A bientôt 83 ans, André Bauer, ancien déporté dans le camp de Bergen-Belsen, a décidé de témoigner pour la première fois. C’est au lycée Freppel d’Obernai, là où il a été scolarisé qu’il a raconté ce mardi 4 octobre la période la plus sombre de sa vie.
"Professeur d’histoire-géographie à la recherche de témoin de la déportation". C’est à partir de ce titre paru dans le journal régional au mois d’avril, que tout a commencé pour André Bauer. A la veille de ses 83 ans, après tant d’années de silence, cet ancien médecin a décidé de témoigner pour la première fois de sa vie.
En effet rare sont encore les derniers témoins de cette sombre période de l’histoire, alors ce mardi 4 octobre, André Bauer, habitant de Strasbourg, a décidé de prendre la voiture pour se rendre au lycée Freppel, son ancien établissement. C’est devant une classe de terminale qu’il va ainsi livrer pendant deux heures, son vécu.
Nous sommes en 1944, André Bauer n’a alors que 4 ans et demi. "Lorsque la déportation a commencé, mes grands-parents, ma mère, ma tante et moi, nous sommes réfugiés dans le village de Chatas dans les Vosges. Nous y sommes restés quelques semaines puis, un jour, alors que ma mère était partie faire les courses, les allemands nous ont trouvé et nous ont emmené à Drancy" explique André Bauer.
Statut de prisonnier de guerre, un statut de privilégié
Constatant que sa famille avait été enlevée, la mère d’André Bauer se rend aux allemands dès le lendemain pour pouvoir rejoindre son fils. "En arrivant sur place, ma mère précise que mon père avait été un prisonnier de guerre, elle et moi étions donc une femme et un enfant de prisonnier et nous bénéficiions d’un statut privilégié grâce à la convention de Genève de 1929" explique-t-il.
Si ma mère ne s’était pas constituée prisonnière, je ne serais pas là pour vous parler.
André Bauer, déporté en 1944
Ce statut, central dans sa vie, va tout changer. Puisque que contrairement au reste de sa famille, André et sa mère ne vont pas être déportés à Auschwitz mais à Bergen-Belsen. "Le reste de ma famille a été gazée dès le lendemain de leur arrivée à Auschwitz. Nous, avec notre statut, nous devions servir de monnaie d’échange contre d’autres prisonniers allemands" raconte André Bauer avant d’ajouter "si ma mère ne s’était pas constituée prisonnière, je ne serais pas là pour vous parler".
André et sa mère resteront pratiquement un an à Bergen Belsen. Ce n’est qu’en avril 1945 qu’ils vont être mis dans ce que l’on appellera plus tard le train fantôme. "Début avril, nous avons été mis dans un train mais sous la pression des forces alliés, les allemands ont abandonné notre train en rase campagne vers Tröbitz. Ce sont les troupes russes qui nous ont libérés".

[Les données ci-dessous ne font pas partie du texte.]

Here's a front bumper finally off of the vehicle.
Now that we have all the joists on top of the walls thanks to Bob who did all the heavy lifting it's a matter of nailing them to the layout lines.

Ces souvenirs ce sont avant tout ceux de sa mère ainsi que le fruit de ses lectures, car André Bauer ne se souvient pas de cette période. Les psychiatres lui ont diagnostiqué une amnésie traumatique. "Quand je vois comment souffrent les gens qui s’en souviennent, je me dis que, de ne pas avoir de souvenir, c’est une chance… "
André en a bien conscience, il fait partie des chanceux. Sur les 76 000 juifs déportés, 11 000 étaient des enfants, seuls 300 d’entre eux sont revenus des camps de la mort, dont André Bauer.